▸ TO DO: Return every line in the material below that contains the string "rotated", copying each such line in full and unchanged.

▸ ENTRIES SUPPLIED:
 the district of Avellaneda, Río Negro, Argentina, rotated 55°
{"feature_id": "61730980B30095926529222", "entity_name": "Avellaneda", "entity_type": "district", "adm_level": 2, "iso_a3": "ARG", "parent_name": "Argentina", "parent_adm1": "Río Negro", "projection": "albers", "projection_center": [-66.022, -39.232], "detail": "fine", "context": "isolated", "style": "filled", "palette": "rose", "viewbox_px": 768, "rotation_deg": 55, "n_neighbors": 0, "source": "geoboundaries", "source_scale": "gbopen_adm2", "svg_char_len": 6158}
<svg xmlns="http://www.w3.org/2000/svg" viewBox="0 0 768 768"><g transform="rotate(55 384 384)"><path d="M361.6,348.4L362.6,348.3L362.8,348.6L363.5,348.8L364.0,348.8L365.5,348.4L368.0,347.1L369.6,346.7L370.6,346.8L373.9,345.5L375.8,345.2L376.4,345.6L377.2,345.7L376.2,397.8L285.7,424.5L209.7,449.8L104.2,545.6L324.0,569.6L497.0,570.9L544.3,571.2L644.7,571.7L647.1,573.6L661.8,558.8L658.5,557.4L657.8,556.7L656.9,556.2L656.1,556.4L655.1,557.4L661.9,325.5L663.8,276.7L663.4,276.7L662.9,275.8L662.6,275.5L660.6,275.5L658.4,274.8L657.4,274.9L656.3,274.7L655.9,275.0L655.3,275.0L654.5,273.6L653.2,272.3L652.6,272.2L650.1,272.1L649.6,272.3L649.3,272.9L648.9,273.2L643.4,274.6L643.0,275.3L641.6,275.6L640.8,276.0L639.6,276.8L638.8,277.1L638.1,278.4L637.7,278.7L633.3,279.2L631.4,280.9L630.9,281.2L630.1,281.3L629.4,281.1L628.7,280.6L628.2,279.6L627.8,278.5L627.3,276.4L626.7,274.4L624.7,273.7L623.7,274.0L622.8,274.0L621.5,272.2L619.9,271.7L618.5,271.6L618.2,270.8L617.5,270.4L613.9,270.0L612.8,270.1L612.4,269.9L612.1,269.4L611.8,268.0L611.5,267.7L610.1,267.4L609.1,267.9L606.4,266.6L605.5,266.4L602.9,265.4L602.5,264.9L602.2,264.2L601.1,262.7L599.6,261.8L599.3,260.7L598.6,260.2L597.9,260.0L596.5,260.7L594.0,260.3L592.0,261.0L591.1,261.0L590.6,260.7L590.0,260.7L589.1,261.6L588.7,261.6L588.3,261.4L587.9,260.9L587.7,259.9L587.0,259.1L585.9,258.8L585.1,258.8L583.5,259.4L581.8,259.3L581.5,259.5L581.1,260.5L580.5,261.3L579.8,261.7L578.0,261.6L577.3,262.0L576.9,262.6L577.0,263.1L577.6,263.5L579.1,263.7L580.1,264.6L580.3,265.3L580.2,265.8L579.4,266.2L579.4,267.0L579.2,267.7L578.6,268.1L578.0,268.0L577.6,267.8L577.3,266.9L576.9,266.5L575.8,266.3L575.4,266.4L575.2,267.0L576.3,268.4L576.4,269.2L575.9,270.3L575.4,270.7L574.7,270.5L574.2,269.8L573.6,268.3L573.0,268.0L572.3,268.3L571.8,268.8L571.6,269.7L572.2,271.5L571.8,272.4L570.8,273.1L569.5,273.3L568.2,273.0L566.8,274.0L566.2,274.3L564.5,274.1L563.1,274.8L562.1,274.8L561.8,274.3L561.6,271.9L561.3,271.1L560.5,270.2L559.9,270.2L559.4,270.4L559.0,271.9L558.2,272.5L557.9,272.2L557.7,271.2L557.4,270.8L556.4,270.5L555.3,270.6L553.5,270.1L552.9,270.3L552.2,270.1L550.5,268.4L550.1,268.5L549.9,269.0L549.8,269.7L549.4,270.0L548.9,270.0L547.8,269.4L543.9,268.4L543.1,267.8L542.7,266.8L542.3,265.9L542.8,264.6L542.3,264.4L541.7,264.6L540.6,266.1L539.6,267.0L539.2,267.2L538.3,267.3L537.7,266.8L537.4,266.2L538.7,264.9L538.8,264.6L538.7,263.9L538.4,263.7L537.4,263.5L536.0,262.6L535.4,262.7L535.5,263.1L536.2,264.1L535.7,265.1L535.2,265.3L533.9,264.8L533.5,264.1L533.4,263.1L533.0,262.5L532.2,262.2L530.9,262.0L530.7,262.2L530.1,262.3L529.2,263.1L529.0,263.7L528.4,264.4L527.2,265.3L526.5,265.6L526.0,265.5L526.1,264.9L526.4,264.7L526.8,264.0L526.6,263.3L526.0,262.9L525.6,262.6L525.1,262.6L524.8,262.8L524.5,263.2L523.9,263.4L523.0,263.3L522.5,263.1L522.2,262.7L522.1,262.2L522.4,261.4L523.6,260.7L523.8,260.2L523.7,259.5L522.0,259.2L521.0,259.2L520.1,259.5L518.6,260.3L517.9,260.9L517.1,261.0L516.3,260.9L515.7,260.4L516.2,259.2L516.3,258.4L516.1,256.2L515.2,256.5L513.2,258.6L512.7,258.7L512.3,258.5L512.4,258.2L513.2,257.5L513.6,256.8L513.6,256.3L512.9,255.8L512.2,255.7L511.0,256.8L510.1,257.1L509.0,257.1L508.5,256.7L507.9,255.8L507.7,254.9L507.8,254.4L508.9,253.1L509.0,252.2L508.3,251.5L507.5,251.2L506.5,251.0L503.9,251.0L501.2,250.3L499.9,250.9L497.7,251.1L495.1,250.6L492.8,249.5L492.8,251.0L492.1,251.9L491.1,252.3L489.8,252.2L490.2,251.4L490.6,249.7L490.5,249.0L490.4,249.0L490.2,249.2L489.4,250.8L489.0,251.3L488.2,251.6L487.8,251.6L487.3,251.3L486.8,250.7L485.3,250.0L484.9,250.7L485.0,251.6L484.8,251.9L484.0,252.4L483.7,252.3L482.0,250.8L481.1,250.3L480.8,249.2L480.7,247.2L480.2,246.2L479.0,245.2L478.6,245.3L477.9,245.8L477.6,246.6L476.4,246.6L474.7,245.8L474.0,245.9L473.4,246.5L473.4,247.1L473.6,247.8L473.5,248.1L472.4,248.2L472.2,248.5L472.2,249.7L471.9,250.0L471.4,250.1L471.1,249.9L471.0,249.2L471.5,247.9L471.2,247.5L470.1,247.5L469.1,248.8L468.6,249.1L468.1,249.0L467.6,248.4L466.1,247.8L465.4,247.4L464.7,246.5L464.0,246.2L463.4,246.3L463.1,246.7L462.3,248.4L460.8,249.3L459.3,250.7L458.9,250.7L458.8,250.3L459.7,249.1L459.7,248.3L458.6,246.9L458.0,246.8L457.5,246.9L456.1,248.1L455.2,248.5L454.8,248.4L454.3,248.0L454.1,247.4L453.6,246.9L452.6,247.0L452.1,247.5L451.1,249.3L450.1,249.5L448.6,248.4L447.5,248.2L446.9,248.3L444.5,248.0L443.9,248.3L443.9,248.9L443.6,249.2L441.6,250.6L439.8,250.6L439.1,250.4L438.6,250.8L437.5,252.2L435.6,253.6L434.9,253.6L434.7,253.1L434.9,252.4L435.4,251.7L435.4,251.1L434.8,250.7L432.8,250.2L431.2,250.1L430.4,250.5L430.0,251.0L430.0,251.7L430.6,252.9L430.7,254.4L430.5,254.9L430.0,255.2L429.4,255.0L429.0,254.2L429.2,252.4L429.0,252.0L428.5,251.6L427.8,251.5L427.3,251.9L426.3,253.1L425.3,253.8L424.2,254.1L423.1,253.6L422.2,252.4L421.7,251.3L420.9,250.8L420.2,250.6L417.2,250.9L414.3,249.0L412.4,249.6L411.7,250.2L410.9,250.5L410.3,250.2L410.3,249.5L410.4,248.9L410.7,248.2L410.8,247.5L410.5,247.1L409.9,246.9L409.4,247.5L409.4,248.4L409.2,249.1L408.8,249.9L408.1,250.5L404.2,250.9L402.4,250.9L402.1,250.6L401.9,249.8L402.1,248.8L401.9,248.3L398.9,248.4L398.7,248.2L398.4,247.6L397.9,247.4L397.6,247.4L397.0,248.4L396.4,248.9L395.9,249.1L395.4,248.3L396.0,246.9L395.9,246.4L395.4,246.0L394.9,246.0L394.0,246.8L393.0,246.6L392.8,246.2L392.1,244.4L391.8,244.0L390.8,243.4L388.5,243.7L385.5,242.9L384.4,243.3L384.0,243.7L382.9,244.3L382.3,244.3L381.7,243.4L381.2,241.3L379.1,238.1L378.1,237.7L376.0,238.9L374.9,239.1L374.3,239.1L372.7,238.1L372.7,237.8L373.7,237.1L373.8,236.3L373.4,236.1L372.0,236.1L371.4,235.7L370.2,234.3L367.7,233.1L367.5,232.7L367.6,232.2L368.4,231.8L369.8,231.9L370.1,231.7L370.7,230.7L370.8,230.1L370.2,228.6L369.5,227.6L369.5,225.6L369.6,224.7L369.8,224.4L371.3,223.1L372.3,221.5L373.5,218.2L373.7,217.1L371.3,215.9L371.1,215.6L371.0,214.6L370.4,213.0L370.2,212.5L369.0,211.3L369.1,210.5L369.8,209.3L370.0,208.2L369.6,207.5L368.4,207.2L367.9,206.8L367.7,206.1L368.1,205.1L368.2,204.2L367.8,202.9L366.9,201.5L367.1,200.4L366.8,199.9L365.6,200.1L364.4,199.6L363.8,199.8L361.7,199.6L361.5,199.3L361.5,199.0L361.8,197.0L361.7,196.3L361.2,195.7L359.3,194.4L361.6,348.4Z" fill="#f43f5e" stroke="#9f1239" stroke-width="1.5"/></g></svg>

==

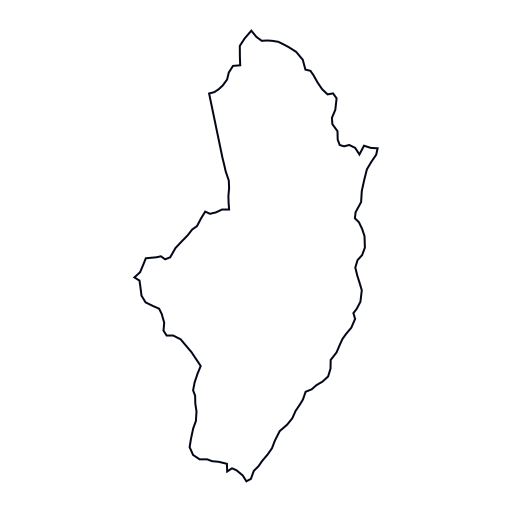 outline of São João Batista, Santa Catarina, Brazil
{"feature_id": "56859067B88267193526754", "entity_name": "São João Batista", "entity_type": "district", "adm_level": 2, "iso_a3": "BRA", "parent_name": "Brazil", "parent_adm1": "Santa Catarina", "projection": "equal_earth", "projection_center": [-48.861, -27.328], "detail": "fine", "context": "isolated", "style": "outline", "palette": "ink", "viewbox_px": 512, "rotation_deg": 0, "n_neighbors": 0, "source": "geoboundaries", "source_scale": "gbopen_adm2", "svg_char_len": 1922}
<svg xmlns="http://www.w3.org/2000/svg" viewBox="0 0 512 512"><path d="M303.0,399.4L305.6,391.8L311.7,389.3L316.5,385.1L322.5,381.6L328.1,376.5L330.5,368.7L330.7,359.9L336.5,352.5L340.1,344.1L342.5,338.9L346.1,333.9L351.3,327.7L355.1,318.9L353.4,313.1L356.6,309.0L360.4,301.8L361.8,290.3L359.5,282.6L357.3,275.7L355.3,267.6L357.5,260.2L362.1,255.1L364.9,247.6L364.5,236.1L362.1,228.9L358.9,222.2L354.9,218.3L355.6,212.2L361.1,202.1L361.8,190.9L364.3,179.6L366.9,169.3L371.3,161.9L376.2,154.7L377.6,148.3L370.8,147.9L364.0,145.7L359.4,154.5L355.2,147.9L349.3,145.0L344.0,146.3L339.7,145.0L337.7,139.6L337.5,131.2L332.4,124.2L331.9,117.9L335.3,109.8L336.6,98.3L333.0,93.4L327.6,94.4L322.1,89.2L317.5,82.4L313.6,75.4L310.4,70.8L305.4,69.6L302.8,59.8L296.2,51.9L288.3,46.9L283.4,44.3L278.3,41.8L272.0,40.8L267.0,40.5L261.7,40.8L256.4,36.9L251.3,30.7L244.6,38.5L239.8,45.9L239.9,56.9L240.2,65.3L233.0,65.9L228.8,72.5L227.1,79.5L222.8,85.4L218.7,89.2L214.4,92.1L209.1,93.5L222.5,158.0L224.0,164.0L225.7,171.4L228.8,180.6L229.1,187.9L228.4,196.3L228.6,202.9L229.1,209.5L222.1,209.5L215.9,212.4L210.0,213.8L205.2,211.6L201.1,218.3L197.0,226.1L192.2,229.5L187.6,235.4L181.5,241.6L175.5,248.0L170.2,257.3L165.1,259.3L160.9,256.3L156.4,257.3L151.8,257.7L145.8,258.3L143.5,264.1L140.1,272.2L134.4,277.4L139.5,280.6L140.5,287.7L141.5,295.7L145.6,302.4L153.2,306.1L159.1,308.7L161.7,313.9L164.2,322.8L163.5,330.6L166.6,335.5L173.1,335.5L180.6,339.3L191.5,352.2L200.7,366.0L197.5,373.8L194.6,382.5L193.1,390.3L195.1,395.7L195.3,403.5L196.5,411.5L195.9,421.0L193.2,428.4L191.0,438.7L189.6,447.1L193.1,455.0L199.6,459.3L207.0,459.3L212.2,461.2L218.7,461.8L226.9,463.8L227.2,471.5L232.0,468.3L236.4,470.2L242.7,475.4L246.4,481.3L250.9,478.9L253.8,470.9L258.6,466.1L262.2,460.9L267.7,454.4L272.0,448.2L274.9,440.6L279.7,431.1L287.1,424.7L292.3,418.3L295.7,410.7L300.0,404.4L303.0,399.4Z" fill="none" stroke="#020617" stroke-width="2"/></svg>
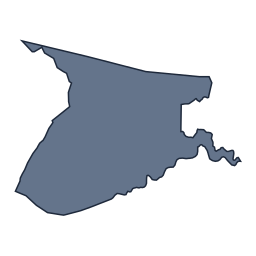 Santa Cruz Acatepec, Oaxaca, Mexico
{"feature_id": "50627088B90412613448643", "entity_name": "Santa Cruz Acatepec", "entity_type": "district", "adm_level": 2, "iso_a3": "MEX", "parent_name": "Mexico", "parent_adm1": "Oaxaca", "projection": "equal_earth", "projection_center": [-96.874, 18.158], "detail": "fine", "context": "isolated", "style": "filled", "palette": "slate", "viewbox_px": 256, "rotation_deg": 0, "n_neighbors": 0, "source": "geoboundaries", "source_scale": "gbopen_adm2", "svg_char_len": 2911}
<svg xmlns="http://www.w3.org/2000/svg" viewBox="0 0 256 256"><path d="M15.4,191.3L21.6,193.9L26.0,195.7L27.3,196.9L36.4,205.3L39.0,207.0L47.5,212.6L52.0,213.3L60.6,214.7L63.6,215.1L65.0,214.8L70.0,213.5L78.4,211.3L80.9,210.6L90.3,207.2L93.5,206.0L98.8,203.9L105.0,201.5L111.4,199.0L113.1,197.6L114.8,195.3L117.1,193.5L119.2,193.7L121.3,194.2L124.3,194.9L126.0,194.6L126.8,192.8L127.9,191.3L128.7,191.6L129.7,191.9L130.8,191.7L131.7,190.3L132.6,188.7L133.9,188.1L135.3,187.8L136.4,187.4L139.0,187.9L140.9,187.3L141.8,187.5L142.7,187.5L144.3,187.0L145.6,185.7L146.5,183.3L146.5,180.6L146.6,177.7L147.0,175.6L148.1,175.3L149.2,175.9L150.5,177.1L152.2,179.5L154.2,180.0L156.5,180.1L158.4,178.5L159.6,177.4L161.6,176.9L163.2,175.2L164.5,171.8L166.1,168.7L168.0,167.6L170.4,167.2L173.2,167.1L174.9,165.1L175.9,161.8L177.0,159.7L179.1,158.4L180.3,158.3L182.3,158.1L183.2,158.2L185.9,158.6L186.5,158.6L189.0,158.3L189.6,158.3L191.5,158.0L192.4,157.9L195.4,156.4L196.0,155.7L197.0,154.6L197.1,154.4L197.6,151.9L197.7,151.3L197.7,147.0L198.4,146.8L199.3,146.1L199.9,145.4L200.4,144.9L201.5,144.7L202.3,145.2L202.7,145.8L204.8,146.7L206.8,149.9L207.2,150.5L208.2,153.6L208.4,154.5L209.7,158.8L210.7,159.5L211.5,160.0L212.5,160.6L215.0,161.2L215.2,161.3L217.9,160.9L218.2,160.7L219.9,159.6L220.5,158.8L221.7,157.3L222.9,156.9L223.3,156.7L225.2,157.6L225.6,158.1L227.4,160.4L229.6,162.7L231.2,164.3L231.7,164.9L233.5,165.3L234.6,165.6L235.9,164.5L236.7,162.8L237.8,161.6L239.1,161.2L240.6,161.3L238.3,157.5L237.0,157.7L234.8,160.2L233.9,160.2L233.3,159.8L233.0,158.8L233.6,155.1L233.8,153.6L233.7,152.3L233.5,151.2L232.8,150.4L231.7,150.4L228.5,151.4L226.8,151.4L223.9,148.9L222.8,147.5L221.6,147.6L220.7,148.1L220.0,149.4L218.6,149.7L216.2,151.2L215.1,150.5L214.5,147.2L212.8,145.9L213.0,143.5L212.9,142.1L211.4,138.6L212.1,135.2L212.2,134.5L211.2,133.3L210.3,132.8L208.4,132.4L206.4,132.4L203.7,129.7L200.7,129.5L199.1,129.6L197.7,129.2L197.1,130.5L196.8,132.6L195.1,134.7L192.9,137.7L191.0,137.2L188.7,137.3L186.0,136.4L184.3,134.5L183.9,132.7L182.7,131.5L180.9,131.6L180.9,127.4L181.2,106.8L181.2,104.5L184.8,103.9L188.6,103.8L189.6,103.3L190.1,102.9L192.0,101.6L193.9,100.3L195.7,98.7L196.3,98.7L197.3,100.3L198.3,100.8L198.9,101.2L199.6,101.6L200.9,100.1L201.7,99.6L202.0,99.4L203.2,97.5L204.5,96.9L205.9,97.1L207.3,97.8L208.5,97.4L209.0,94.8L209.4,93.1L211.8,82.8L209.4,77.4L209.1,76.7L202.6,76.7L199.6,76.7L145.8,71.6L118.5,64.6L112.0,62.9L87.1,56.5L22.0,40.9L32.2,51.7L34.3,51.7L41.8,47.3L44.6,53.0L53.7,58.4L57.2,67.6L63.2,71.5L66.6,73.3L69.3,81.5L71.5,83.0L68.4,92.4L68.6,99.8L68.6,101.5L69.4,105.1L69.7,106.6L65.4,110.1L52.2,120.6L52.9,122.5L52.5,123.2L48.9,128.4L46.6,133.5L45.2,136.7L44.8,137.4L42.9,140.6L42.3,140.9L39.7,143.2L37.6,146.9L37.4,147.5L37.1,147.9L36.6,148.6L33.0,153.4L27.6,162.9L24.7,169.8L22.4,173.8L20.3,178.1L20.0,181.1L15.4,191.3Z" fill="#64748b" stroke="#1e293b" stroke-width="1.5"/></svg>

* * *

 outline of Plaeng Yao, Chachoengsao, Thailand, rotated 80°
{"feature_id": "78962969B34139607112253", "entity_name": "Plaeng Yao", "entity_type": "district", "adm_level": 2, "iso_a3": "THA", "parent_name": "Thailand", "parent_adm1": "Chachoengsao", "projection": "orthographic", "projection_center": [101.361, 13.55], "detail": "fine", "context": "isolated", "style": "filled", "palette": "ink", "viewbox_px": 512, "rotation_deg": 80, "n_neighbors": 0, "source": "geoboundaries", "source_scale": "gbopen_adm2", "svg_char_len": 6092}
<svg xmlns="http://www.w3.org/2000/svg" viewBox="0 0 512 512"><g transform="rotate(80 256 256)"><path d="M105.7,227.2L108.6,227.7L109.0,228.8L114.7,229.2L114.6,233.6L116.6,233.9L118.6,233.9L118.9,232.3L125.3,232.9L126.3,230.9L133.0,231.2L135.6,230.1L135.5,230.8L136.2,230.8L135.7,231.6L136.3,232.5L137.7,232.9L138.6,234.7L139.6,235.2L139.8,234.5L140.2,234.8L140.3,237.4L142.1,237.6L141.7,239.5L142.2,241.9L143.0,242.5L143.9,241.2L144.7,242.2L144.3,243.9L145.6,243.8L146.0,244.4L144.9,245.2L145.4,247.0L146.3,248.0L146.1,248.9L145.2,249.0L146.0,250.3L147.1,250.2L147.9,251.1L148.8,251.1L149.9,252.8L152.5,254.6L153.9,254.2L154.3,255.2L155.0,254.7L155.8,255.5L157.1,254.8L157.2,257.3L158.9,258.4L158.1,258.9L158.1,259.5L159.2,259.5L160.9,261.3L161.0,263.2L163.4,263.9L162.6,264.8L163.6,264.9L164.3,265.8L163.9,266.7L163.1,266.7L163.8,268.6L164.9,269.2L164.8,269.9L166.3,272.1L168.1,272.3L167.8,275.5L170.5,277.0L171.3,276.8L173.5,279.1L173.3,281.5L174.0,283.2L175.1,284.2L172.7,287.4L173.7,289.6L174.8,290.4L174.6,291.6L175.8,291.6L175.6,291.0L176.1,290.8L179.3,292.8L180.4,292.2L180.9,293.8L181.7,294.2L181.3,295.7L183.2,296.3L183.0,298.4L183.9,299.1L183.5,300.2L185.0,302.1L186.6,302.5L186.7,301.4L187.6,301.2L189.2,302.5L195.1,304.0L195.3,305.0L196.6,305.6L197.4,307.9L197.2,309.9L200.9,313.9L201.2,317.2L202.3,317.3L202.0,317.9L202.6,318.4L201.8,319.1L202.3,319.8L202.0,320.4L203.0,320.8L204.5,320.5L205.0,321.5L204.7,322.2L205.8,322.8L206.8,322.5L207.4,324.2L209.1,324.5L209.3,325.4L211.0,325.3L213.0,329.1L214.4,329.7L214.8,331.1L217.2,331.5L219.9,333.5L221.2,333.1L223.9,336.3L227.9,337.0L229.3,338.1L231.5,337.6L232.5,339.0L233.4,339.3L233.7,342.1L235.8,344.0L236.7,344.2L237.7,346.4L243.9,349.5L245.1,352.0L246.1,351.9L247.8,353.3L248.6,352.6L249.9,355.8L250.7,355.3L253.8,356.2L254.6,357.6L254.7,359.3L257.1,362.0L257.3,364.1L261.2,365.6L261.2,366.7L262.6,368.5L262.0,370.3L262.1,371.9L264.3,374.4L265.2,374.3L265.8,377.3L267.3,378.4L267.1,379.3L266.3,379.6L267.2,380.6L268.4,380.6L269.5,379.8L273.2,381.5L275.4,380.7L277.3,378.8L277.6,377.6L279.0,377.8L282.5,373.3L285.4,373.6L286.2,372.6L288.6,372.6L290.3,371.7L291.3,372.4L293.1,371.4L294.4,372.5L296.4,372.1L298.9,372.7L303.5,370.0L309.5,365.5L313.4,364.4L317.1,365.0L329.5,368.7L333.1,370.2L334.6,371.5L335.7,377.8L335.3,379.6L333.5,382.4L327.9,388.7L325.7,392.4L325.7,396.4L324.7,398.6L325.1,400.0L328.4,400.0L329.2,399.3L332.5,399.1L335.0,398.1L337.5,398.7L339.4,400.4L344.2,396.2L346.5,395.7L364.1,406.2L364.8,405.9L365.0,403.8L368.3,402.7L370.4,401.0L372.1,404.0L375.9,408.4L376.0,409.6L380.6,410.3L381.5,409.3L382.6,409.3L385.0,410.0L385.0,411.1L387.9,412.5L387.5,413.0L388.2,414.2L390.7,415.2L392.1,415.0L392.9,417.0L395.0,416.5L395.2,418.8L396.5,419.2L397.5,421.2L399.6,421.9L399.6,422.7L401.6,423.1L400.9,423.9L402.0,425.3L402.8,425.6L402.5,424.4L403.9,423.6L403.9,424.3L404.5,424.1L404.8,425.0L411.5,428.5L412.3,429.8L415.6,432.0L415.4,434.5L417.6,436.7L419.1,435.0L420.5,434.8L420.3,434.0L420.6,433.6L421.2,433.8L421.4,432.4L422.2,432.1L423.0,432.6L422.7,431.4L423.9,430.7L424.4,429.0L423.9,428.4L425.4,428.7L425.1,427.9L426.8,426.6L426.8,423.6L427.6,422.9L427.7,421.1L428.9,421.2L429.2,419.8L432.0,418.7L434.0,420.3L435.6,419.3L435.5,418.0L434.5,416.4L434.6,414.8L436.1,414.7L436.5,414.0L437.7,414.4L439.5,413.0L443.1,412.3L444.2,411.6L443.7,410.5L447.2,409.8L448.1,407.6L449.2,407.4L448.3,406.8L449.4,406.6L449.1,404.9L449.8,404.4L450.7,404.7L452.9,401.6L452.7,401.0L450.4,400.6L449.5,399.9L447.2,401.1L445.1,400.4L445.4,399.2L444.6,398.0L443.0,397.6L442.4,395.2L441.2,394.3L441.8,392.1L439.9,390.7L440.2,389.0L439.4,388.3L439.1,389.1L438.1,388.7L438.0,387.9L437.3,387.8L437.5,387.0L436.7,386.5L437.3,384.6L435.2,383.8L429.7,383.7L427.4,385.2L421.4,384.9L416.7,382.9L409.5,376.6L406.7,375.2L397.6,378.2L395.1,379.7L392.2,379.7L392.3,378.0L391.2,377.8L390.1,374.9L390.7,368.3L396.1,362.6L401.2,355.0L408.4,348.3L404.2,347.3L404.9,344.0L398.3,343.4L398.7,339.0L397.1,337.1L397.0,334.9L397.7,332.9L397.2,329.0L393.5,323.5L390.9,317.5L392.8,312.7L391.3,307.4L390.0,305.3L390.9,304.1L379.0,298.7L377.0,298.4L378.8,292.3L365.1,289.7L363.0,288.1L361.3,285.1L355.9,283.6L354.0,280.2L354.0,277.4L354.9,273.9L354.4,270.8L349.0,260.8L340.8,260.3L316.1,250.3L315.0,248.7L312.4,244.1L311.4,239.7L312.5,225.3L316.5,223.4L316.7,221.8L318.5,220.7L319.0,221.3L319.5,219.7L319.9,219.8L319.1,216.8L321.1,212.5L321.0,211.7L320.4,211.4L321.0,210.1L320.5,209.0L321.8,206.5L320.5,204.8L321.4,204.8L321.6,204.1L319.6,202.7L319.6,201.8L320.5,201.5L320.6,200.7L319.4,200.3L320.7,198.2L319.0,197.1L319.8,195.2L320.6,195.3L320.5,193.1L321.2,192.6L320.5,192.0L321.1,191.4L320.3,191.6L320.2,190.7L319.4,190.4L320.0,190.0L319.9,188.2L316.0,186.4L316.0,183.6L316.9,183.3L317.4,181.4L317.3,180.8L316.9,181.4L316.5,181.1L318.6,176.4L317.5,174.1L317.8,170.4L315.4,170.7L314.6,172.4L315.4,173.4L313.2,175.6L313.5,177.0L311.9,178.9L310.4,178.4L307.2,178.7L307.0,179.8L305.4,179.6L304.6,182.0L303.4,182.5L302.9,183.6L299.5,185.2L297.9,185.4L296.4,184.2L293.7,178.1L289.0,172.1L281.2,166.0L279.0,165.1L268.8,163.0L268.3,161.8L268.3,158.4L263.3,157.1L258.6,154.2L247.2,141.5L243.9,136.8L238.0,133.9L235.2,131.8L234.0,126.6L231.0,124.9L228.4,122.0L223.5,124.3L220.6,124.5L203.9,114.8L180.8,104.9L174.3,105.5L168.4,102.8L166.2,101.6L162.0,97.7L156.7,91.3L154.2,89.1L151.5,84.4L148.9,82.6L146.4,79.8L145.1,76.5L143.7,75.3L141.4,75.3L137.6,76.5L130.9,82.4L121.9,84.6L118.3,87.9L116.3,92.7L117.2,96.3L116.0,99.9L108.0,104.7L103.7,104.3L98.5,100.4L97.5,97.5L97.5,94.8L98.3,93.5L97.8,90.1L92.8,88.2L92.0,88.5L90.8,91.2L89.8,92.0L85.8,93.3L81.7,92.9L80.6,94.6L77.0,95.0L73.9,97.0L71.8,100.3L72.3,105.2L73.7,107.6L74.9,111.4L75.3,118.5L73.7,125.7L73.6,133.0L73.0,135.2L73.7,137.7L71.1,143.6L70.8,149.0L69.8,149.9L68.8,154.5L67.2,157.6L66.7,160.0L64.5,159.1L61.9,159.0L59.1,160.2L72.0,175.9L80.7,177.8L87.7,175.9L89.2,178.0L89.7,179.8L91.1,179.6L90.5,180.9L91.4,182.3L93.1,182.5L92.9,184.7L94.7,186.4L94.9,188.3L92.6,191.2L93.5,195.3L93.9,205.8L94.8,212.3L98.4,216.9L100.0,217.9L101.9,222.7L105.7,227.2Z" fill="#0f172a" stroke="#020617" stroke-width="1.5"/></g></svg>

▸ ANSWER TO THIS TASK:
 the district of Avellaneda, Río Negro, Argentina, rotated 55°
 outline of Plaeng Yao, Chachoengsao, Thailand, rotated 80°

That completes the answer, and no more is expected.